When the line with "02: 2 POLES" appears below, start repeating lines exactly, and keep going through the line with "X.XX ±0.10 X° ±1° |"; add nothing outside that span.
--- Recorded information ---
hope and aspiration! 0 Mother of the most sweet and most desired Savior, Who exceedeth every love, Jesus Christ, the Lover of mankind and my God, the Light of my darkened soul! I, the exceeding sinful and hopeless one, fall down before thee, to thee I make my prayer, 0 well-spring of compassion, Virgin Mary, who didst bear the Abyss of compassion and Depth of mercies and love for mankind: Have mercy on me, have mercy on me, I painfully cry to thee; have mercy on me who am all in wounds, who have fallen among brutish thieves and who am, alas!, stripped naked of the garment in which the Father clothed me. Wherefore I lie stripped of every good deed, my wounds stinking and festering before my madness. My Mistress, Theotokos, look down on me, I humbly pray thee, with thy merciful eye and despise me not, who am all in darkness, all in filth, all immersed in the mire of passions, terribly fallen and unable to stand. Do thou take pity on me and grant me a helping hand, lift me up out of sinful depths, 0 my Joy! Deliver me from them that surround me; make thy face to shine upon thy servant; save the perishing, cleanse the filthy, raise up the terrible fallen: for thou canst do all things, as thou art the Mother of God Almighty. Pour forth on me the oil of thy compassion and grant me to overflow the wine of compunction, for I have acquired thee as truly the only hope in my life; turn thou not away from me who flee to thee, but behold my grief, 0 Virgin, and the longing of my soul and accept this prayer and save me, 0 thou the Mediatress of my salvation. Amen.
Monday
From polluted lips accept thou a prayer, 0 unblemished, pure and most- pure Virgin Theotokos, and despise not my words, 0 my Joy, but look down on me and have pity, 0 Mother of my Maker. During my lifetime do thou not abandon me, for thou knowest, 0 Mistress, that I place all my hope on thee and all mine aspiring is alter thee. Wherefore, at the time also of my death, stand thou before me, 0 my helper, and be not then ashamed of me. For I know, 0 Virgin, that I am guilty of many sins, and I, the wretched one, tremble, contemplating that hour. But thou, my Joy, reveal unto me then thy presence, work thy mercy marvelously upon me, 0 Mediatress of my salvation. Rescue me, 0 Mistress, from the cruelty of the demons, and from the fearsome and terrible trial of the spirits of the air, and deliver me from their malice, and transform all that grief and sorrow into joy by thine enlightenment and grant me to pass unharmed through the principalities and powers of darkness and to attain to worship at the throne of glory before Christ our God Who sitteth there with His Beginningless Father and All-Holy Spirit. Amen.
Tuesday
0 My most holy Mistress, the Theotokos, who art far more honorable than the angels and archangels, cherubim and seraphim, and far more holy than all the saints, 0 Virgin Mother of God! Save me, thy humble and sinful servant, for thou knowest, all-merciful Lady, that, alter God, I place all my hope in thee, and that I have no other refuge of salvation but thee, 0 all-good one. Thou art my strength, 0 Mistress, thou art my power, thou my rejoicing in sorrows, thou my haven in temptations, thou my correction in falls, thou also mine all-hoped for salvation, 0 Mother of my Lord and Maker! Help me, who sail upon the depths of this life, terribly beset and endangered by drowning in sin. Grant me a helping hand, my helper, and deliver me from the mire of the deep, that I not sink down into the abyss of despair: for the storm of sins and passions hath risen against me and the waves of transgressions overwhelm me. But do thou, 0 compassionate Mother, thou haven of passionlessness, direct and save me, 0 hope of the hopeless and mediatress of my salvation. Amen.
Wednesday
---
--- Recorded information ---
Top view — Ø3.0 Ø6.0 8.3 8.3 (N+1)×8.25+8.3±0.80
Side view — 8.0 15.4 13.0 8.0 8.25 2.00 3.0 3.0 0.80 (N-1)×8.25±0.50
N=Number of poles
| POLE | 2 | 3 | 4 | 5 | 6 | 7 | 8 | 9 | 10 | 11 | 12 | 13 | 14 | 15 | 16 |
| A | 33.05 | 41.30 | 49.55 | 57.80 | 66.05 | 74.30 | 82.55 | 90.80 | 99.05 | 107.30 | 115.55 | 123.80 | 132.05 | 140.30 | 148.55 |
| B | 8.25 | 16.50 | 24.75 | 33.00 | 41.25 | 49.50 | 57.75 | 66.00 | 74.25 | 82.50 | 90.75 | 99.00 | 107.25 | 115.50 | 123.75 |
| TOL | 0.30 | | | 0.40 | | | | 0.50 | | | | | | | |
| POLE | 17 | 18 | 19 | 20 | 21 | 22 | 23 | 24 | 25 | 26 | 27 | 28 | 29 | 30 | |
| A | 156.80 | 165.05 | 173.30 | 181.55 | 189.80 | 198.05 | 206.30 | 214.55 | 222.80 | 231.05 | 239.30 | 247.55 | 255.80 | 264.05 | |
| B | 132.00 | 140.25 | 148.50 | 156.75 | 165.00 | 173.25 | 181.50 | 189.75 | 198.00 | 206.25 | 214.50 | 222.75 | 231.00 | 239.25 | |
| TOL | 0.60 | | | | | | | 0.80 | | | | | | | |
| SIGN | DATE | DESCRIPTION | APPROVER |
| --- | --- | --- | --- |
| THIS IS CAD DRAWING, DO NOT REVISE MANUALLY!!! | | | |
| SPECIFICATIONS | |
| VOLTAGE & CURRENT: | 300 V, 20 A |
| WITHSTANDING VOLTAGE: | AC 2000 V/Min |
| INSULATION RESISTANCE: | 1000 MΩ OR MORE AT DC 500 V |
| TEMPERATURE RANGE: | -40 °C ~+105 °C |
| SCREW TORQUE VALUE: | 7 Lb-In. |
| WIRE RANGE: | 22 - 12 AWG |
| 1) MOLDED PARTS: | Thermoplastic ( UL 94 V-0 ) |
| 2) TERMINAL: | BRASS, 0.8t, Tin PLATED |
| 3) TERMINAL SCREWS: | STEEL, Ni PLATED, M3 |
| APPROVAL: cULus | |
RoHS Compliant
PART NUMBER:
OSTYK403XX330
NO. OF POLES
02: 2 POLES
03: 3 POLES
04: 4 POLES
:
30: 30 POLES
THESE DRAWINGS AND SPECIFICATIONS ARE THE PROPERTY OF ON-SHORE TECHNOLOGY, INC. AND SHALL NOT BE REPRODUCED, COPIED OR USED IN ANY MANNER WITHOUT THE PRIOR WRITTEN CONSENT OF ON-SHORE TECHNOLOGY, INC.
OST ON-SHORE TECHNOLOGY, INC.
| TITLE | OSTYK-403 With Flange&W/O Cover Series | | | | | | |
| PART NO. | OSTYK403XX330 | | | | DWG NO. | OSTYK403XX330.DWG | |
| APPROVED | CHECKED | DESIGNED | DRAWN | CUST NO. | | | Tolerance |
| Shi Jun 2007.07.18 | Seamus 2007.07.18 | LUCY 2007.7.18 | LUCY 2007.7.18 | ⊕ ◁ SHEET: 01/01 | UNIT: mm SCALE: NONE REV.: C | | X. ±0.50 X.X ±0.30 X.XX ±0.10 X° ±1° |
---
--- Recorded information ---
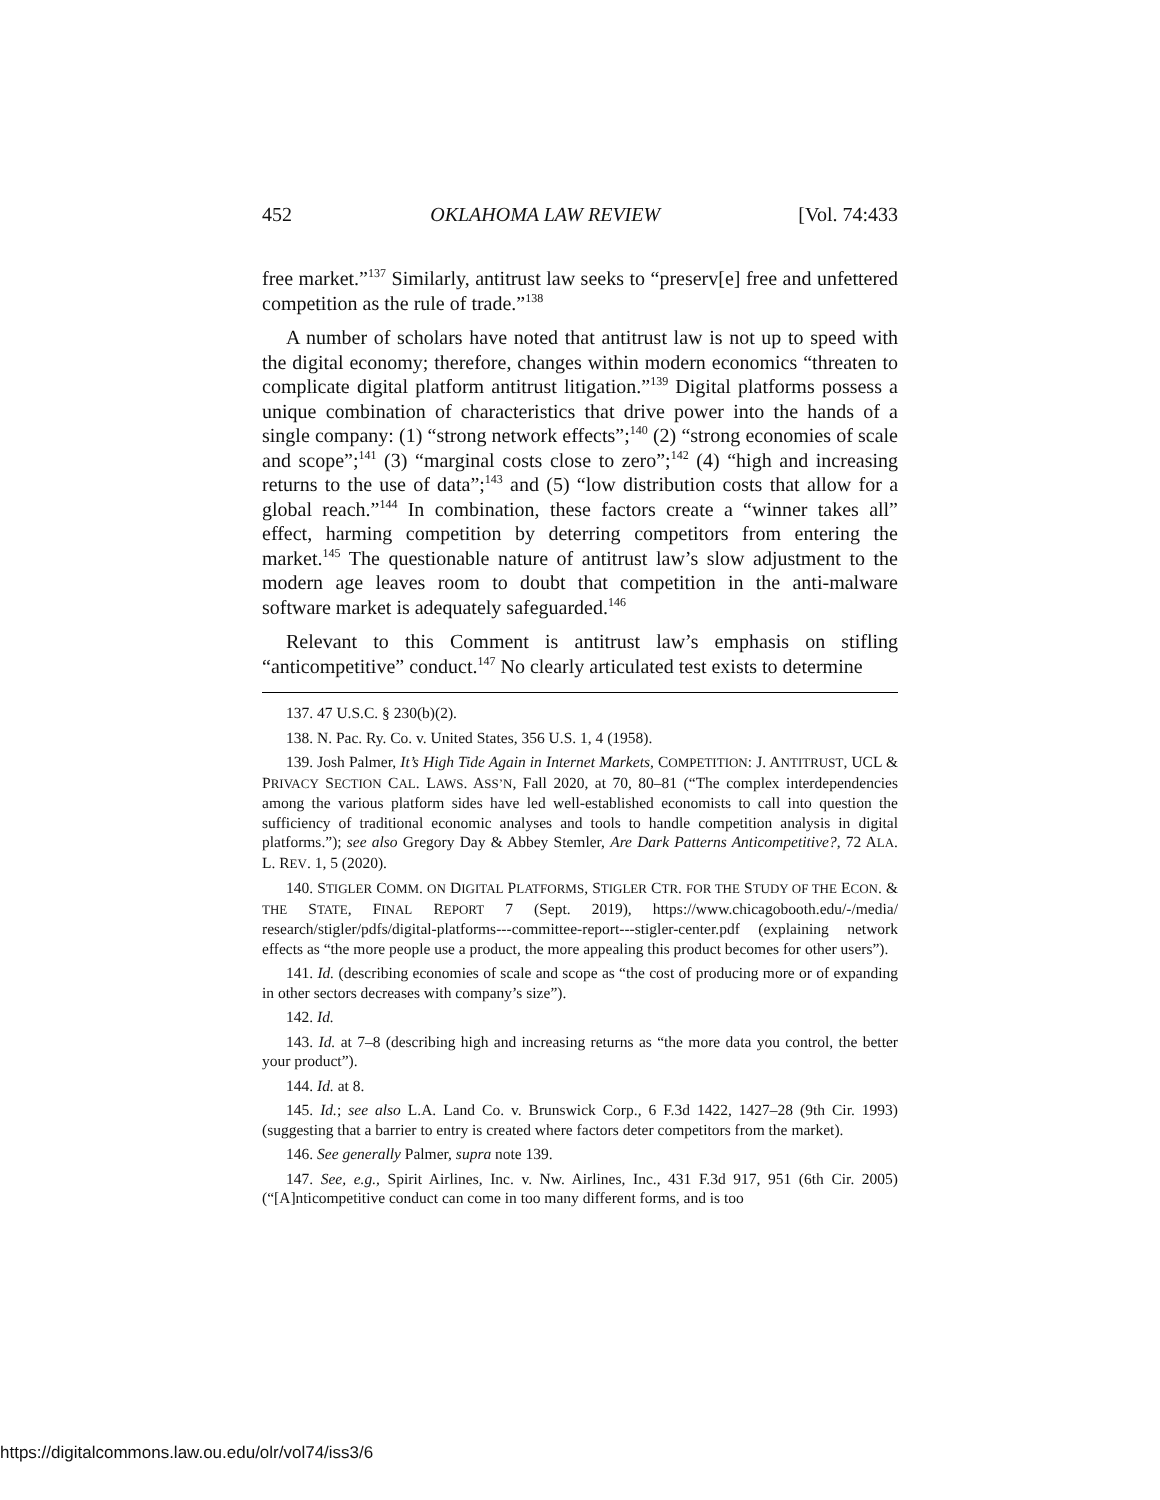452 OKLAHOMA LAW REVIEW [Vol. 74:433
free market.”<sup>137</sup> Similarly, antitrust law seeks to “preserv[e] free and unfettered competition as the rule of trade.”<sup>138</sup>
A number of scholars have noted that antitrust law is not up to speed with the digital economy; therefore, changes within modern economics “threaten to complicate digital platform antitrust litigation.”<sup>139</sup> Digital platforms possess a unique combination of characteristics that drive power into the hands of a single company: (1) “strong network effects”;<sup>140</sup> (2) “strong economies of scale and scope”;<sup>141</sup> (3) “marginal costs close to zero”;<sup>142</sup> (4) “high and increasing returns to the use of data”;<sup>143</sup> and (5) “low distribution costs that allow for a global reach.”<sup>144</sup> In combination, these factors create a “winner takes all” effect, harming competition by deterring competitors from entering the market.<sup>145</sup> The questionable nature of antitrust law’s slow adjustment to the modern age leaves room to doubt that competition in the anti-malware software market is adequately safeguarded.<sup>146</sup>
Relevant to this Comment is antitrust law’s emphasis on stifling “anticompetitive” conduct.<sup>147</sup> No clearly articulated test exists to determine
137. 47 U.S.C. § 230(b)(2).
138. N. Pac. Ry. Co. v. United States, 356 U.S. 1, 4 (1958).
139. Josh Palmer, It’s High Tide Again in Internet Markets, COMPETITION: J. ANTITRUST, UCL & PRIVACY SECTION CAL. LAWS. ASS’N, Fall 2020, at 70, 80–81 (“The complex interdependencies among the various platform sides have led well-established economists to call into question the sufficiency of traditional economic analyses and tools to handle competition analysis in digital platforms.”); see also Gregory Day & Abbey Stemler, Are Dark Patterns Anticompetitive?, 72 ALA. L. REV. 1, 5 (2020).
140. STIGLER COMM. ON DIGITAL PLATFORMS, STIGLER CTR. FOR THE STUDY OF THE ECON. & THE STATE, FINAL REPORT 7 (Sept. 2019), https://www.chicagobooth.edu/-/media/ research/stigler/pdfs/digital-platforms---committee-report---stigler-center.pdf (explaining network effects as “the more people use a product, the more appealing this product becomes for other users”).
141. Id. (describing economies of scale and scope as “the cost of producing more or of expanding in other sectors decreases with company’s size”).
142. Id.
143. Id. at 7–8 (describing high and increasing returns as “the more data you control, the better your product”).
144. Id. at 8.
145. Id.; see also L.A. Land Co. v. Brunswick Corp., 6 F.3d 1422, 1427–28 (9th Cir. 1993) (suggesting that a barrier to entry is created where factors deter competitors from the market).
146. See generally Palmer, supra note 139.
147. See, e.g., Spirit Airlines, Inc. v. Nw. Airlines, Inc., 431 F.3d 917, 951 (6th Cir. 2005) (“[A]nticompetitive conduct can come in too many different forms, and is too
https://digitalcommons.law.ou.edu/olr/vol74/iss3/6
---
§ Response to this exercise
02: 2 POLES
03: 3 POLES
04: 4 POLES
:
30: 30 POLES
THESE DRAWINGS AND SPECIFICATIONS ARE THE PROPERTY OF ON-SHORE TECHNOLOGY, INC. AND SHALL NOT BE REPRODUCED, COPIED OR USED IN ANY MANNER WITHOUT THE PRIOR WRITTEN CONSENT OF ON-SHORE TECHNOLOGY, INC.
OST ON-SHORE TECHNOLOGY, INC.
| TITLE | OSTYK-403 With Flange&W/O Cover Series | | | | | | |
| PART NO. | OSTYK403XX330 | | | | DWG NO. | OSTYK403XX330.DWG | |
| APPROVED | CHECKED | DESIGNED | DRAWN | CUST NO. | | | Tolerance |
| Shi Jun 2007.07.18 | Seamus 2007.07.18 | LUCY 2007.7.18 | LUCY 2007.7.18 | ⊕ ◁ SHEET: 01/01 | UNIT: mm SCALE: NONE REV.: C | | X. ±0.50 X.X ±0.30 X.XX ±0.10 X° ±1° |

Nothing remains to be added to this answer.